Der Geistliche war sehr ernst und betrachtete Alonzos Züge mit großer Aufmerksamkeit. Mit dem Kranken war eine starke Veränderung vor sich gegangen -, er trug den Zug des Todes im bleichen Antlitz. Lange blickte er auf Alonzo. "Reiche einem Sterbenden die Hand, Kind."
Alonzo gab sie ihm.
"Was geschehen konnte, deinen ferneren Lebensweg zu ebnen, armer Knabe, ist geschehen. Vertraue hier dem Cura und folge ihm, er ist dein Freund, er weiß alles."
Es lag eine Weichheit in der Stimme, in den Zügen des Mannes, die umso eindringlicher wirkte, als der Todesengel zu seinen Häupten stand.
"Du hast mir beigestanden in der Not - Sohn Don Pedros, Gott segne dich dafür - sei glücklich, glücklich - erbarme dich - verzeihe -"; er schloß die Augen und lag da wie ein Toter - die letzte Ölung hatte er schon empfangen -, plötzlich hob er das Haupt wieder, öffnete die bereits glanzlosen Augen - "Cura - die Briefe - die Briefe von - ihm - die Brie-"; er sank zurück und war tot.

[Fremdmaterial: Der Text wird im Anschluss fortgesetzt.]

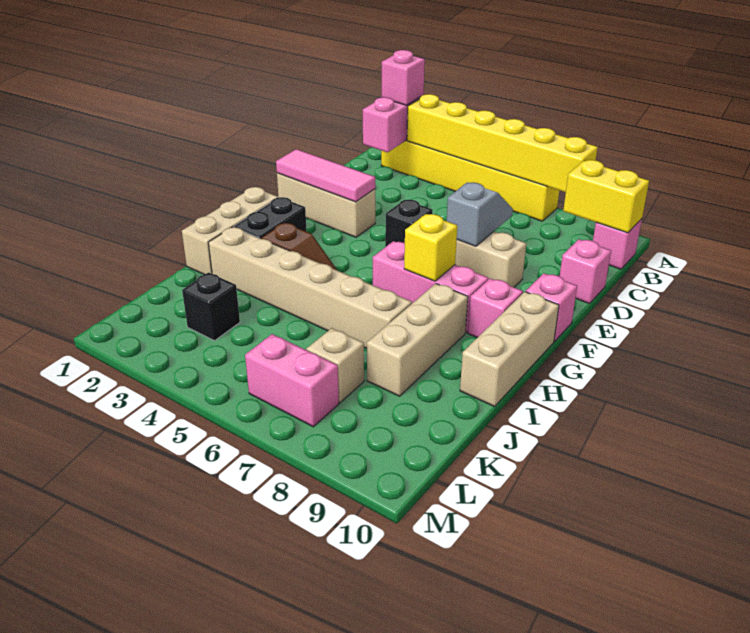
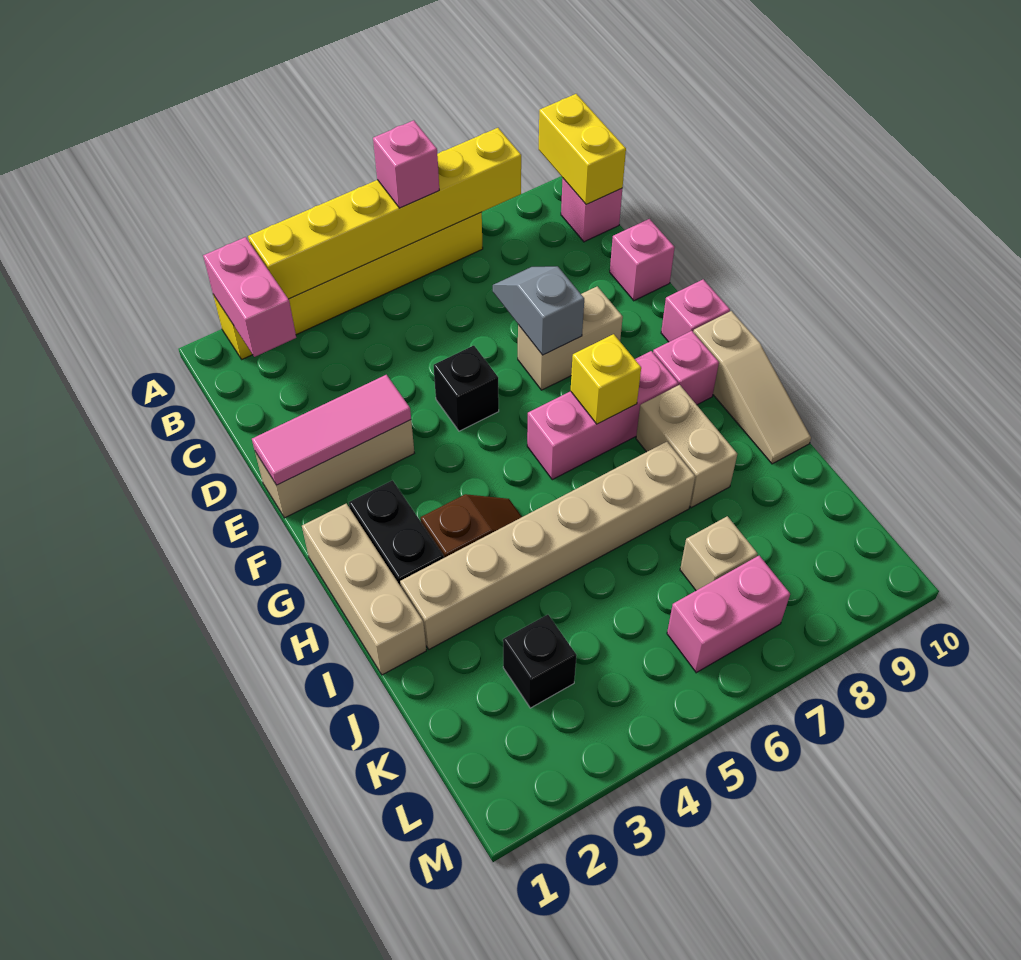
pink 1x1 brick [382,50,425,105] -> pink 1x1 brick moved to [373,120,439,208]
yellow 1x2 brick [563,160,649,233] -> yellow 1x2 brick turned to [539,94,626,204]
tan 1x3 brick [460,292,559,407] -> tan 1x3 slope [693,311,811,464]
tan 1x3 brick [367,284,468,396] -> tan 1x2 brick [636,385,737,508]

Der Geistliche betete für seine Seele und schloß: "Mag Gott ihm ein gnädiger Richter sein."
Die Negerin weinte.
"Don Enriquez hat dir sein Eigentum hinterlassen, Rahel. Morgen wollen wir ihn der Erde übergeben. Komm mit mir, Alonzo, zur Hacienda," wandte er sich an den Knaben, "du bist mir anvertraut, mein armes Kind, und ich werde das Vertrauen nicht täuschen."